With Washington increasingly consumed by the November elections, President Barack Obama will spend much of his final year in office traveling the country and the world.
He has two trips to Asia, two more to Europe and another to Latin America on his calendar, and a second to Latin America will most likely be added, according to administration officials. And before the tires on Air Force One cool from each of those trips, the president will jog up the stairs of the plane for numerous jaunts around the United States to campaign and raise money for Democratic candidates, as well as to host foreign leaders outside Washington.
More travel is something almost every modern president has sought to do in his last year in office, said Elaine C. Kamarck, a presidential scholar and a senior fellow at the Brookings Institution.
"They have so much more latitude to accomplish things in foreign affairs at the end than they can domestically," Kamarck said. "And that's particularly true for Obama, who not only has a Congress of the opposite party but one that is irretrievably hostile to him."
Obama has often told audiences that his favorite presidential perk is having his own plane, but he has noted that "my lease is running out." So it appears, while he still has the opportunity, that he is going to put that plane to a lot of use.
"The president will be focused on finishing strong on his foreign policy agenda, including implementation of the Iran deal, ratification of TPP, follow-through on the Paris climate change accord and making the Cuba normalization irreversible," said Benjamin J. Rhodes, the president's deputy national security adviser, referring to the Trans-Pacific Partnership trade accord.
Indeed, Obama's first major event outside Washington that is already on his calendar for 2016 is a trip on Feb. 15-16 to Sunnylands in Rancho Mirage, California, to host the leaders of the Association of Southeast Asian Nations, or ASEAN. It will be the first time those leaders will gather in the United States.
Then he has trips to Japan in May for a Group of 7 summit meeting and another to China in September for the Group of 20. There are likely to be additional stops in Asia during both trips, including a confirmed trip to Laos in September and a visit to Vietnam in May that is still being worked out.
Evan S. Medeiros, a former senior adviser for Asia in Obama's White House, said the Sunnylands summit meeting and the two Asian trips would go a long way toward assuring Asian nations that the United States was serious about making the region a priority.
"A trip to Vietnam would be a big deal," Medeiros said. "It would reinforce Vietnam's strategic options in the face of Chinese coercion."
In late April, Obama will travel to Germany to meet Chancellor Angela Merkel and to participate in the Hannover Messe - the world's largest trade show for industrial technology.
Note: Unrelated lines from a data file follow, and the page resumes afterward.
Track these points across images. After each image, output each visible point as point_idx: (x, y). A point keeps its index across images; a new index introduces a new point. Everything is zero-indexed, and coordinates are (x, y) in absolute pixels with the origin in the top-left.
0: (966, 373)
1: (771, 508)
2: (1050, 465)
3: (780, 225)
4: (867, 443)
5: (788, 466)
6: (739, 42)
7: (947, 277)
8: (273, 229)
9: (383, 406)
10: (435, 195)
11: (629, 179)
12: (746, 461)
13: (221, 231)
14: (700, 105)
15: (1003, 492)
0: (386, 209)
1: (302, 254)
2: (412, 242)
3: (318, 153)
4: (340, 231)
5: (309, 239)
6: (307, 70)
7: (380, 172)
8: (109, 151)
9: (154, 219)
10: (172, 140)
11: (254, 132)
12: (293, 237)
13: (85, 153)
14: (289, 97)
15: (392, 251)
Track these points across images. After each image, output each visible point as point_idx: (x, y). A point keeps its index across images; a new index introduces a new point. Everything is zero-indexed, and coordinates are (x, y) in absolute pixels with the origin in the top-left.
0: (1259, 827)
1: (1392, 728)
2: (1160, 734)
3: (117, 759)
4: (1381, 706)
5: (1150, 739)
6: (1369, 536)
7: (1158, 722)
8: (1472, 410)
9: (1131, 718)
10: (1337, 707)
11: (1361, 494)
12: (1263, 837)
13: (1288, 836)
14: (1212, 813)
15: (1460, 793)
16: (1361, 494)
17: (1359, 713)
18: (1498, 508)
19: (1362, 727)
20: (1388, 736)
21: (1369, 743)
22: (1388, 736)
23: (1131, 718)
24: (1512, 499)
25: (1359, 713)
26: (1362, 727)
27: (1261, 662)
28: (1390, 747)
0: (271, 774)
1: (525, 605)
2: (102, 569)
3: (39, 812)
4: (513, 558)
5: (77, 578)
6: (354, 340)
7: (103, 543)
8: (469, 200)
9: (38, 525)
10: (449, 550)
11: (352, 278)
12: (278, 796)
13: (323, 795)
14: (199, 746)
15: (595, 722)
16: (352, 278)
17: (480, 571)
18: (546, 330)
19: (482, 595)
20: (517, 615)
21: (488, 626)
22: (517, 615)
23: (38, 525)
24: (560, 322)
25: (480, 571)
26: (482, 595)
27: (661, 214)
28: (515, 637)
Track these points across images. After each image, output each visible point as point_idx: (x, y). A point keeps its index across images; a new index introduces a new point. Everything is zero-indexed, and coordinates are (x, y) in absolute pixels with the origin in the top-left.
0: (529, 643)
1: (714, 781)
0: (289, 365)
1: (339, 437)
The president's participation in the event is intended to showcase U.S. innovation and to highlight the United States as a prime investment destination, according to the White House.
This summer, Obama will travel to Poland to participate in a NATO summit meeting. He will almost certainly add more countries to both of these European excursions.
The European trips are intended not only to further the administration's foreign policy goals but to highlight - in the midst of what by then will be a heated presidential contest - how well the United States is doing compared with Europe, which has been mired for years in a fitful economic recovery and swamped by a refugee crisis.
"When Obama goes abroad, you're reminded how well the United States is actually doing and how much people like the president," said Tommy Vietor, a former National Security Council spokesman for Obama. "It's an explicit rebuke to the notion that America is in decline or that he's unpopular."
In November, Obama will travel to Peru for the Asia-Pacific Economic Cooperation meeting, but there is almost certain to be another visit to Latin America as early as March. That trip could include a stopover in Cuba and another in Colombia, where a final peace deal between the government and the Revolutionary Armed Forces of Colombia, or FARC, is scheduled to be signed on March 23. President Juan Manuel Santos of Colombia will visit the White House in February.
In addition, Obama intends to visit Argentina, where the recent election of President Mauricio Macri promises far better relations between the two Western powers.
The president will "work to capitalize on the United States' significantly strengthened position in the Americas - including his normalization with Cuba, supporting the pursuit of peace and security in Colombia, and engaging new leaders like the new president of Argentina," Rhodes said.
Obama has spent little time in Latin America, but visiting the region during an election season when Hispanic votes will prove crucial in many states has obvious benefits.
His easing of tensions with Cuba has been fiercely opposed by many Republicans, including Sens. Marco Rubio of Florida and Ted Cruz of Texas, both leading presidential contenders and children of Cuban emigres. But polls suggest that Obama's Cuba policy is widely popular, particularly among Hispanics.
Administration officials believe that, rather than waiting for the Castro government in Cuba to loosen its grip on power before making a presidential visit there, Obama can use his presence to help create momentum toward democracy that the Castros will be unable to stop.